ОПИСАНИЕ ЗАДАНИЯ.
Ответьте на вопросы по отрывку ниже, помечая ответы так же, как вопросы:
(а) К кому Рон решил обратиться со своими жалобами?
(б) Кем, по словам рассказчика, написано большинство правил?
(в) С чем, как сказано в отрывке, рассказчик и его сторона внимательно ознакомились?

*** ОТРЫВОК ТЕКСТА ***

Я думал, на этом все и закончится, но потом Рон решил обратиться со своими жалобами ко мне лично. Не знаю, возможно, он получил в тот день какие-то плохие новости или что-то в этом роде, но, боже правый, он был в бешенстве. Сначала я понятия не имел, как справиться с ситуацией. Вы, наверное, не поверите, но я не думаю, что кто-то когда-либо так ко мне относился. По крайней мере не на профессиональном уровне.

– Мы действуем легально, Рон, – сказал я ему. – И что бы ты ни думал по этому поводу, это чистая правда. Причина, по которой у нас получилось, заключается в том, что мы внимательно ознакомились с регламентом и нюансами. Если ты не смог этого сделать, то это твоя проблема, а мы не совершаем ничего плохого. Правила изложены черным по белому, и большинство из них были написаны Чарли Уайтингом. Если у тебя есть с этим проблемы, обратись к нему.

Рон по-прежнему злился, но мало что мог поделать в этой ситуации.

*** ИСХОДНЫЕ ДАННЫЕ ***

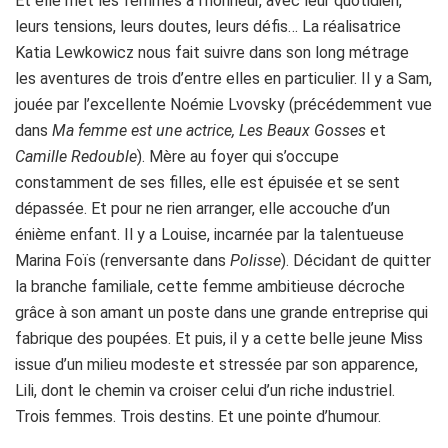
Et elle met les femmes à l’honneur, avec leur quotidien,
leurs tensions, leurs doutes, leurs défis… La réalisatrice
Katia Lewkowicz nous fait suivre dans son long métrage
les aventures de trois d’entre elles en particulier. Il y a Sam,
jouée par l’excellente Noémie Lvovsky (précédemment vue
dans
Ma femme est une actrice, Les Beaux Gosses
et
Camille Redouble
). Mère au foyer qui s’occupe
constamment de ses filles, elle est épuisée et se sent
dépassée. Et pour ne rien arranger, elle accouche d’un
énième enfant. Il y a Louise, incarnée par la talentueuse
Marina Foïs (renversante dans
Polisse
). Décidant de quitter
la branche familiale, cette femme ambitieuse décroche
grâce à son amant un poste dans une grande entreprise qui
fabrique des poupées. Et puis, il y a cette belle jeune Miss
issue d’un milieu modeste et stressée par son apparence,
Lili, dont le chemin va croiser celui d’un riche industriel.
Trois femmes. Trois destins. Et une pointe d’humour.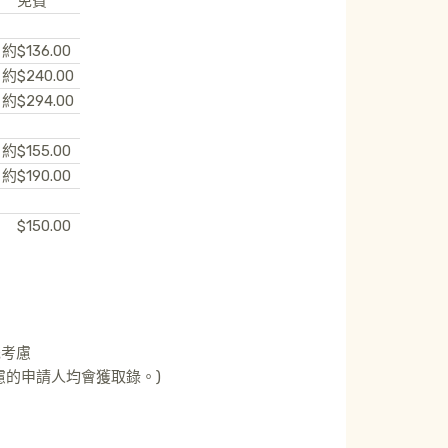
免費
約
$136.00
約
$240.00
約
$294.00
約
$155.00
約
$190.00
$150.00
先考慮
慮的申請人均會獲取錄。)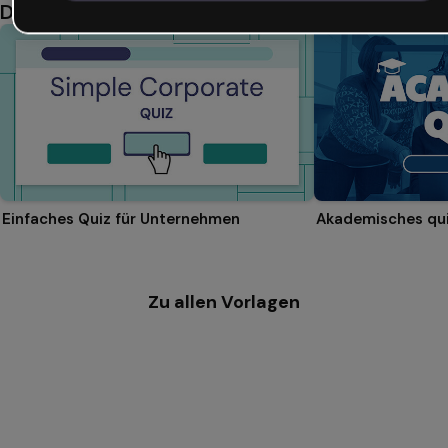
Das könnte dir auch gefallen
Einfaches Quiz für Unternehmen
Akademisches qu
Zu allen Vorlagen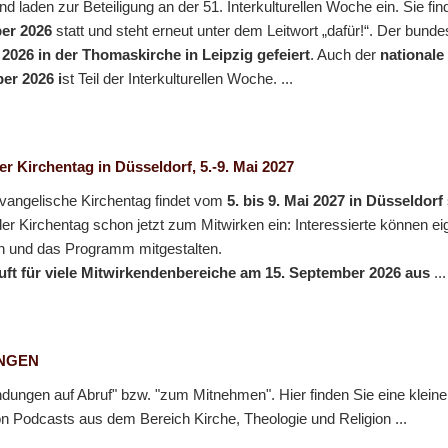
nd laden zur Beteiligung an der 51. Interkulturellen Woche ein. Sie f
ber 2026
statt und steht erneut unter dem Leitwort „dafür!“. Der bund
2026 in der Thomaskirche in Leipzig gefeiert
. Auch der
nationale
er 2026 i
st Teil der Interkulturellen Woche. ...
r Kirchentag in Düsseldorf, 5.-9. Mai 2027
vangelische Kirchentag findet vom
5. bis 9. Mai 2027 in Düsseldorf
 der Kirchentag schon jetzt zum Mitwirken ein: Interessierte können e
gen und das Programm mitgestalten.
uft für viele Mitwirkendenbereiche am 15. September 2026 aus
...
NGEN
dungen auf Abruf" bzw. "zum Mitnehmen". Hier finden Sie eine kleine
 Podcasts aus dem Bereich Kirche, Theologie und Religion ...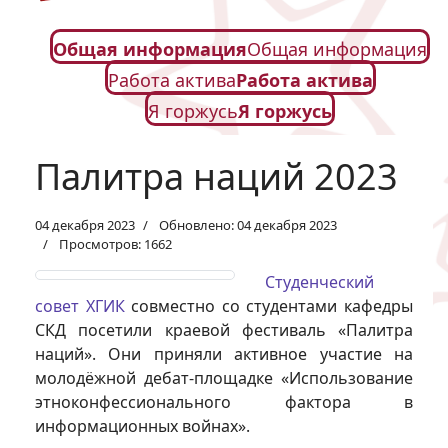
Общая информация
Общая информация
Работа актива
Работа актива
Я горжусь
Я горжусь
Палитра наций 2023
04 декабря 2023
Обновлено: 04 декабря 2023
Просмотров: 1662
Студенческий
совет ХГИК
совместно со студентами кафедры
СКД посетили краевой фестиваль «Палитра
наций». Они приняли активное участие на
молодёжной дебат-площадке «Использование
этноконфессионального фактора в
информационных войнах».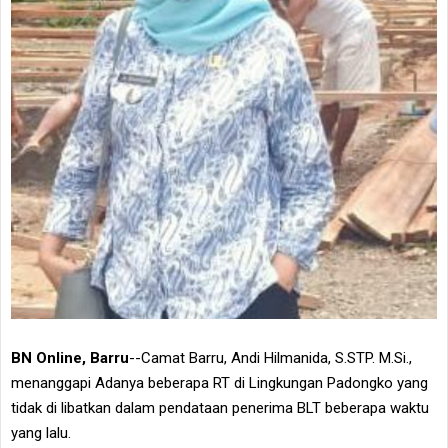
BN Online, Barru
--Camat Barru, Andi Hilmanida, S.STP. M.Si.,
menanggapi Adanya beberapa RT di Lingkungan Padongko yang
tidak di libatkan dalam pendataan penerima BLT beberapa waktu
yang lalu.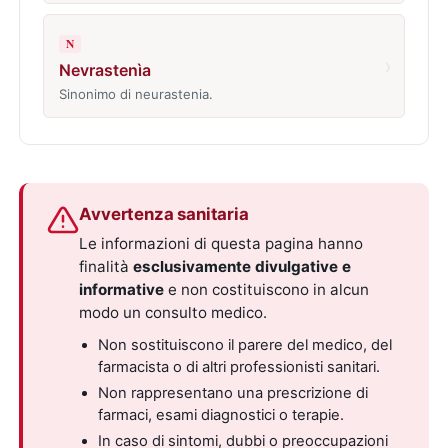
N
›
Nevrastenìa
Sinonimo di neurastenia.
Avvertenza sanitaria
Le informazioni di questa pagina hanno
finalità
esclusivamente divulgative e
informative
e non costituiscono in alcun
modo un consulto medico.
Non sostituiscono il parere del medico, del
farmacista o di altri professionisti sanitari.
Non rappresentano una prescrizione di
farmaci, esami diagnostici o terapie.
In caso di sintomi, dubbi o preoccupazioni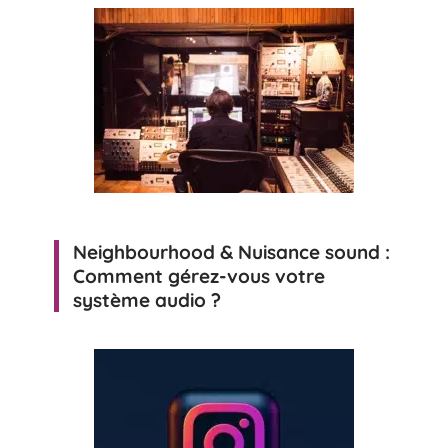
Neighbourhood & Nuisance sound :
Comment gérez-vous votre
système audio ?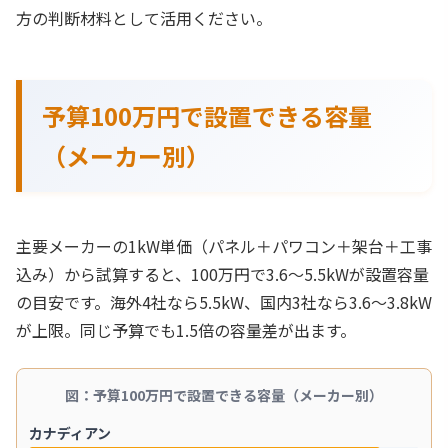
方の判断材料として活用ください。
予算100万円で設置できる容量
（メーカー別）
主要メーカーの1kW単価（パネル＋パワコン＋架台＋工事
込み）から試算すると、100万円で3.6〜5.5kWが設置容量
の目安です。海外4社なら5.5kW、国内3社なら3.6〜3.8kW
が上限。同じ予算でも1.5倍の容量差が出ます。
図：予算100万円で設置できる容量（メーカー別）
カナディアン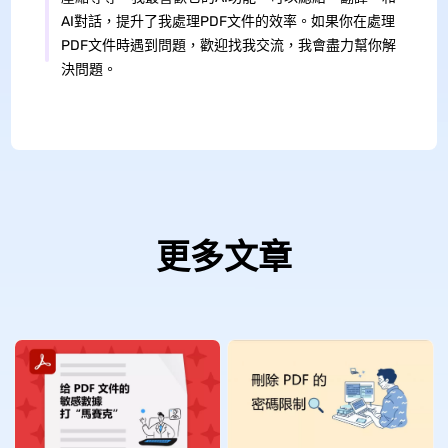
AI對話，提升了我處理PDF文件的效率。如果你在處理
PDF文件時遇到問題，歡迎找我交流，我會盡力幫你解
決問題。
更多文章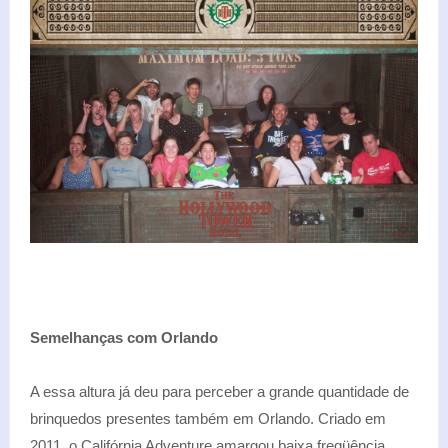
Semelhanças com Orlando
A essa altura já deu para perceber a grande quantidade de
brinquedos presentes também em Orlando. Criado em
2011, o Califórnia Adventure amargou baixa freqüência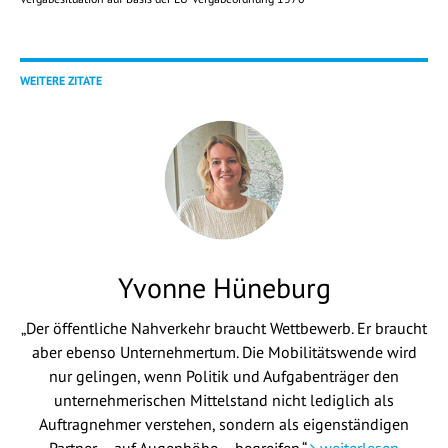
WEITERE ZITATE
Yvonne Hüneburg
„Der öffentliche Nahverkehr braucht Wettbewerb. Er braucht
aber ebenso Unternehmertum. Die Mobilitätswende wird
nur gelingen, wenn Politik und Aufgabenträger den
unternehmerischen Mittelstand nicht lediglich als
Auftragnehmer verstehen, sondern als eigenständigen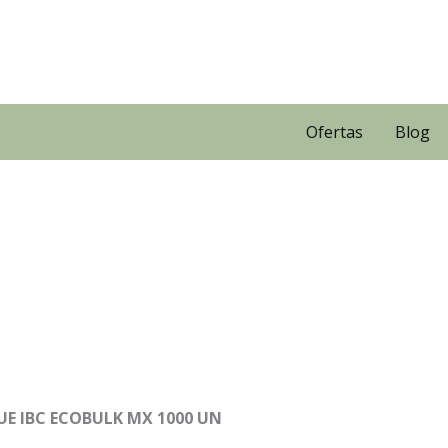
Ofertas
Blog
E IBC ECOBULK MX 1000 UN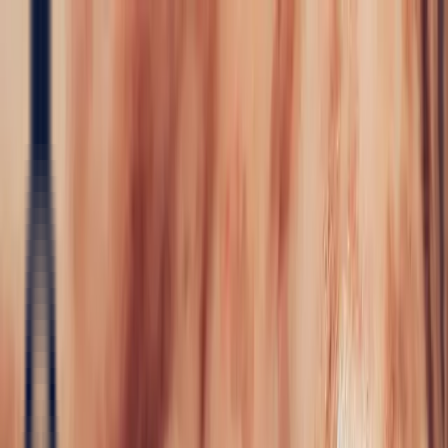
Precious Stones
Precious Stones
All Precious
Stones
Sapphire
Rubies
Emerald
Aquamarine
Alexandrite
Garnet
Sourcin
Fine Jewellery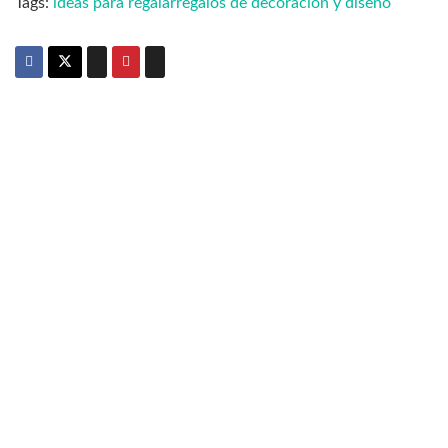
Tags:
ideas para regalar
regalos de decoracion y diseño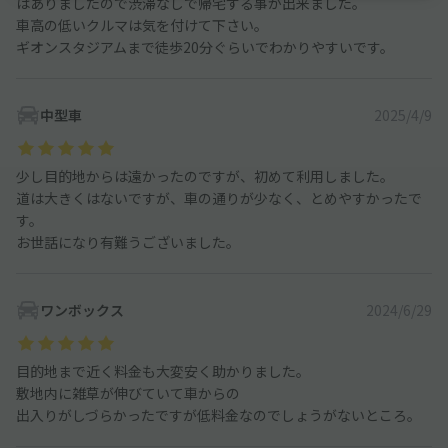
はありましたので渋滞なしで帰宅する事が出来ました。
車高の低いクルマは気を付けて下さい。
ギオンスタジアムまで徒歩20分ぐらいでわかりやすいです。
中型車
2025/4/9
少し目的地からは遠かったのですが、初めて利用しました。
道は大きくはないですが、車の通りが少なく、とめやすかったで
す。
お世話になり有難うございました。
ワンボックス
2024/6/29
目的地まで近く料金も大変安く助かりました。
敷地内に雑草が伸びていて車からの
出入りがしづらかったですが低料金なのでしょうがないところ。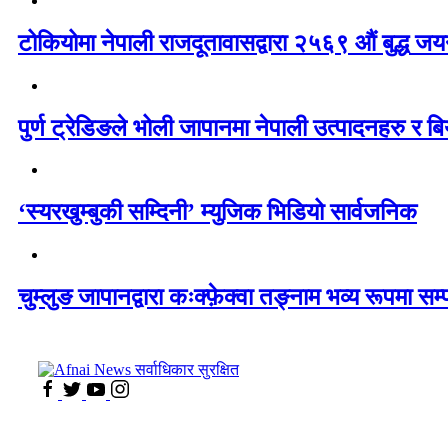
टोकियोमा नेपाली राजदूतावासद्वारा २५६९ औं बुद्ध जयन्
पुर्ण ट्रेडिङले भोली जापानमा नेपाली उत्पादनहरु र बिय
‘स्यरखुम्बुकी सम्दिनी’ म्युजिक भिडियो सार्वजनिक
चुम्लुङ जापानद्वारा कःक्फ़ेक्वा तङ्नाम भव्य रूपमा सम्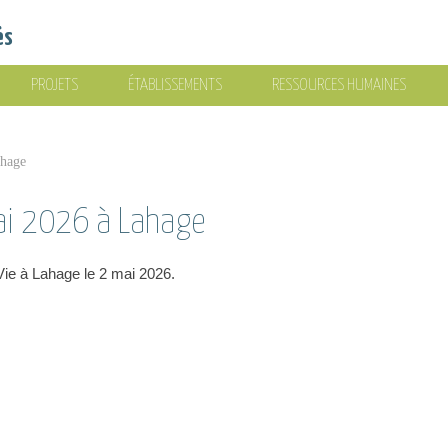
és
PROJETS
ÉTABLISSEMENTS
RESSOURCES HUMAINES
ahage
mai 2026 à Lahage
 Vie à Lahage le 2 mai 2026.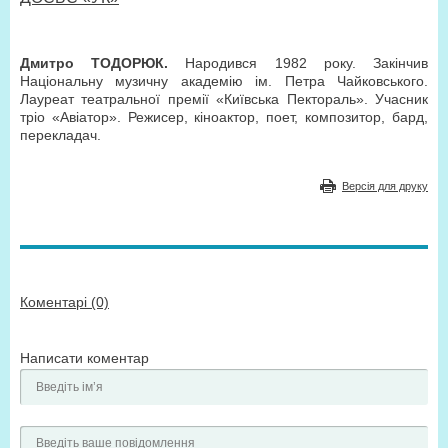
Дмитро ТОДОРЮК.
Народився 1982 року. Закінчив
Національну музичну академію ім. Петра Чайковського.
Лауреат театральної премії «Київська Пектораль». Учасник
тріо «Авіатор». Режисер, кіноактор, поет, композитор, бард,
перекладач.
Версія для друку
Коментарі (0)
Написати коментар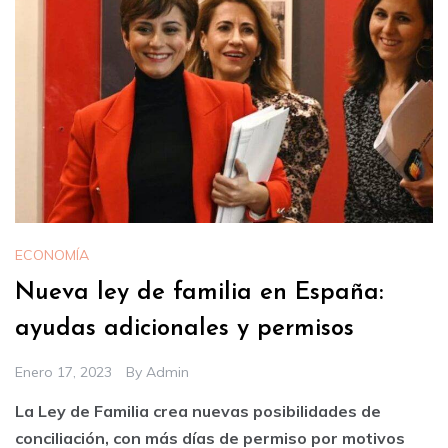
ECONOMÍA
Nueva ley de familia en España:
ayudas adicionales y permisos
Enero 17, 2023
By
Admin
La Ley de Familia crea nuevas posibilidades de
conciliación, con más días de permiso por motivos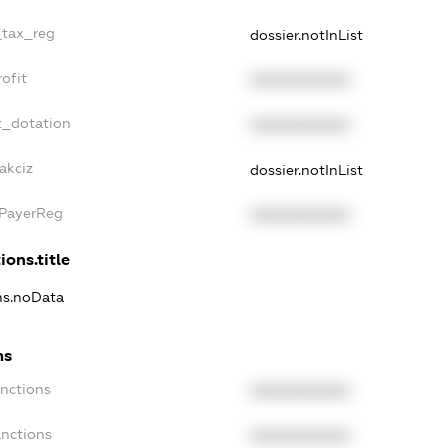
_tax_reg
dossier.notInList
ofit
XXXXXXXXXX
t_dotation
XXXXXXXXXX
akciz
dossier.notInList
xPayerReg
XXXXXXXXXX
ions.title
ons.noData
ns
anctions
XXXXXXXXXX
anctions
XXXXXXXXXX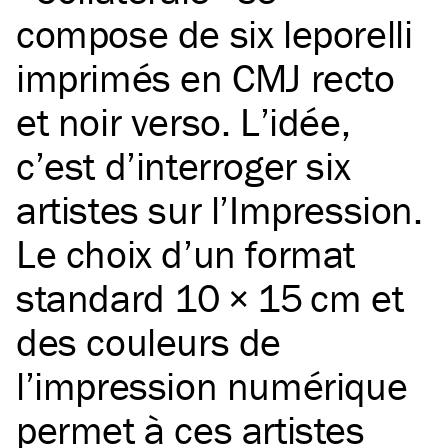
compose de six leporelli
imprimés en CMJ recto
et noir verso. L’idée,
c’est d’interroger six
artistes sur l’Impression.
Le choix d’un format
standard 10 × 15 cm et
des couleurs de
l’impression numérique
permet à ces artistes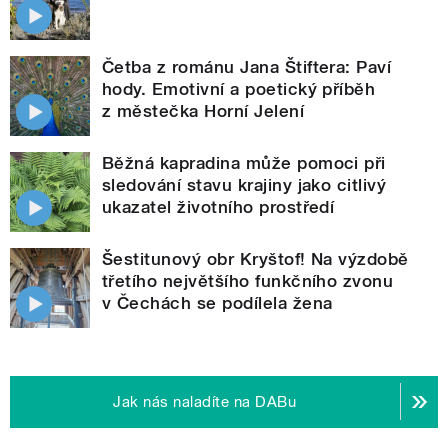
Četba z románu Jana Štiftera: Paví
hody. Emotivní a poetický příběh
z městečka Horní Jelení
Běžná kapradina může pomoci při
sledování stavu krajiny jako citlivý
ukazatel životního prostředí
Šestitunový obr Kryštof! Na výzdobě
třetího největšího funkčního zvonu
v Čechách se podílela žena
Jak nás naladíte na DABu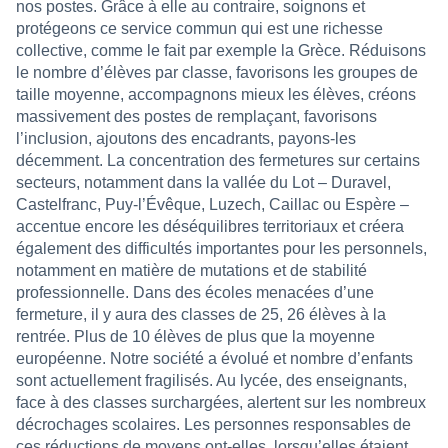
nos postes. Grâce à elle au contraire, soignons et
protégeons ce service commun qui est une richesse
collective, comme le fait par exemple la Grèce. Réduisons
le nombre d’élèves par classe, favorisons les groupes de
taille moyenne, accompagnons mieux les élèves, créons
massivement des postes de remplaçant, favorisons
l’inclusion, ajoutons des encadrants, payons-les
décemment. La concentration des fermetures sur certains
secteurs, notamment dans la vallée du Lot – Duravel,
Castelfranc, Puy-l’Évêque, Luzech, Caillac ou Espère –
accentue encore les déséquilibres territoriaux et créera
également des difficultés importantes pour les personnels,
notamment en matière de mutations et de stabilité
professionnelle. Dans des écoles menacées d’une
fermeture, il y aura des classes de 25, 26 élèves à la
rentrée. Plus de 10 élèves de plus que la moyenne
européenne. Notre société a évolué et nombre d’enfants
sont actuellement fragilisés. Au lycée, des enseignants,
face à des classes surchargées, alertent sur les nombreux
décrochages scolaires. Les personnes responsables de
ces réductions de moyens ont-elles, lorsqu’elles étaient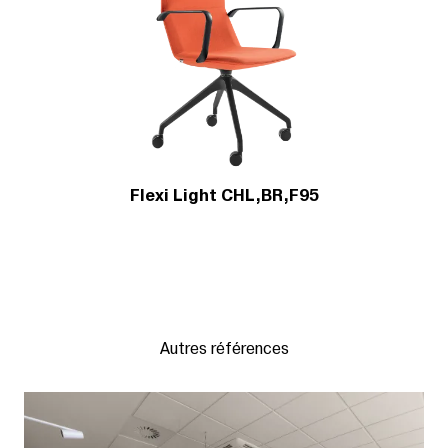
Flexi Light CHL,BR,F95
Autres références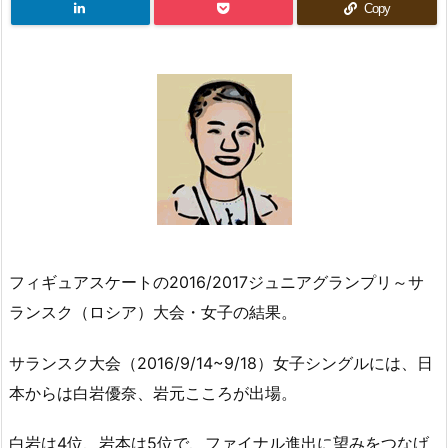
Copy
フィギュアスケートの2016/2017ジュニアグランプリ～サ
ランスク（ロシア）大会・女子の結果。
サランスク大会（2016/9/14~9/18）女子シングルには、日
本からは白岩優奈、岩元こころが出場。
白岩は4位、岩本は5位で、ファイナル進出に望みをつなげ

***

ОТВЕТ.
(а) К рассказчику лично.
(б) Чарли Уайтингом.
(в) С регламентом и нюансами.